In the response, each entry below should appear again exactly as given.
::: Exercise inputs
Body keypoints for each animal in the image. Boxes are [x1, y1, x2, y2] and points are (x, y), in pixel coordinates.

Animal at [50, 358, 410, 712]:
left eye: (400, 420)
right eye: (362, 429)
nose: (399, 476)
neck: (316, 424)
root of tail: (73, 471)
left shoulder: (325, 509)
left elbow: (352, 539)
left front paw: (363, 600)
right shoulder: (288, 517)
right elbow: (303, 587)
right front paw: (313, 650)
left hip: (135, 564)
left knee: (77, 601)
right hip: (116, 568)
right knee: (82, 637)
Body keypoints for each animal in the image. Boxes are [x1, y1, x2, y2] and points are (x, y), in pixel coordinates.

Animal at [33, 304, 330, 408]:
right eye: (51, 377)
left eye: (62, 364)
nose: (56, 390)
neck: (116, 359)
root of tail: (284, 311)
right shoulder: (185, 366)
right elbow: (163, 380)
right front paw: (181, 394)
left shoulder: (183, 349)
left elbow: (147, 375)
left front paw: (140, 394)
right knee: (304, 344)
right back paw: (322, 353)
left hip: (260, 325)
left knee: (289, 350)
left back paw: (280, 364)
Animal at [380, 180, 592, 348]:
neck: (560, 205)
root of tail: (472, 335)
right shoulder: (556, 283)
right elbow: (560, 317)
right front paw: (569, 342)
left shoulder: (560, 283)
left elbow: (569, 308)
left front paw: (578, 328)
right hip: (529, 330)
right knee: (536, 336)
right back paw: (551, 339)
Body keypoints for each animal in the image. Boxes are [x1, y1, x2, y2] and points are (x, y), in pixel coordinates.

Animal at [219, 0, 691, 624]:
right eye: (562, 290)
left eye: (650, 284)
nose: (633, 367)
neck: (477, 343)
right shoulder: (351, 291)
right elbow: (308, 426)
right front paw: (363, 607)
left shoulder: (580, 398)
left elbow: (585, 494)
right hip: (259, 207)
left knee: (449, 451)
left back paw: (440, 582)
::::::
> _Exercise result_:
Body keypoints for each animal in the image. Boxes are [x1, y1, x2, y2] and points are (x, y), in pixel coordinates.

Animal at [50, 358, 410, 712]:
left eye: (400, 420)
right eye: (362, 429)
nose: (399, 476)
neck: (316, 424)
root of tail: (73, 471)
left shoulder: (325, 509)
left elbow: (352, 539)
left front paw: (363, 600)
right shoulder: (288, 517)
right elbow: (303, 587)
right front paw: (313, 650)
left hip: (135, 564)
left knee: (77, 601)
right hip: (116, 568)
right knee: (82, 637)
Body keypoints for each animal in the image. Boxes are [x1, y1, x2, y2] and points are (x, y), in pixel coordinates.

Animal at [33, 304, 330, 408]:
right eye: (51, 377)
left eye: (62, 364)
nose: (56, 390)
neck: (116, 359)
root of tail: (284, 311)
right shoulder: (185, 366)
right elbow: (163, 380)
right front paw: (181, 394)
left shoulder: (183, 349)
left elbow: (147, 375)
left front paw: (140, 394)
right knee: (304, 344)
right back paw: (322, 353)
left hip: (260, 325)
left knee: (289, 350)
left back paw: (280, 364)
Animal at [380, 180, 592, 348]:
neck: (560, 205)
root of tail: (472, 335)
right shoulder: (556, 283)
right elbow: (560, 317)
right front paw: (569, 342)
left shoulder: (560, 283)
left elbow: (569, 308)
left front paw: (578, 328)
right hip: (529, 330)
right knee: (536, 336)
right back paw: (551, 339)
Body keypoints for each animal in the image. Boxes are [x1, y1, x2, y2] and points are (x, y), in pixel coordinates.

Animal at [219, 0, 691, 624]:
right eye: (562, 290)
left eye: (650, 284)
nose: (633, 367)
neck: (477, 343)
right shoulder: (351, 291)
right elbow: (308, 426)
right front paw: (363, 607)
left shoulder: (580, 398)
left elbow: (585, 494)
right hip: (259, 207)
left knee: (449, 451)
left back paw: (440, 582)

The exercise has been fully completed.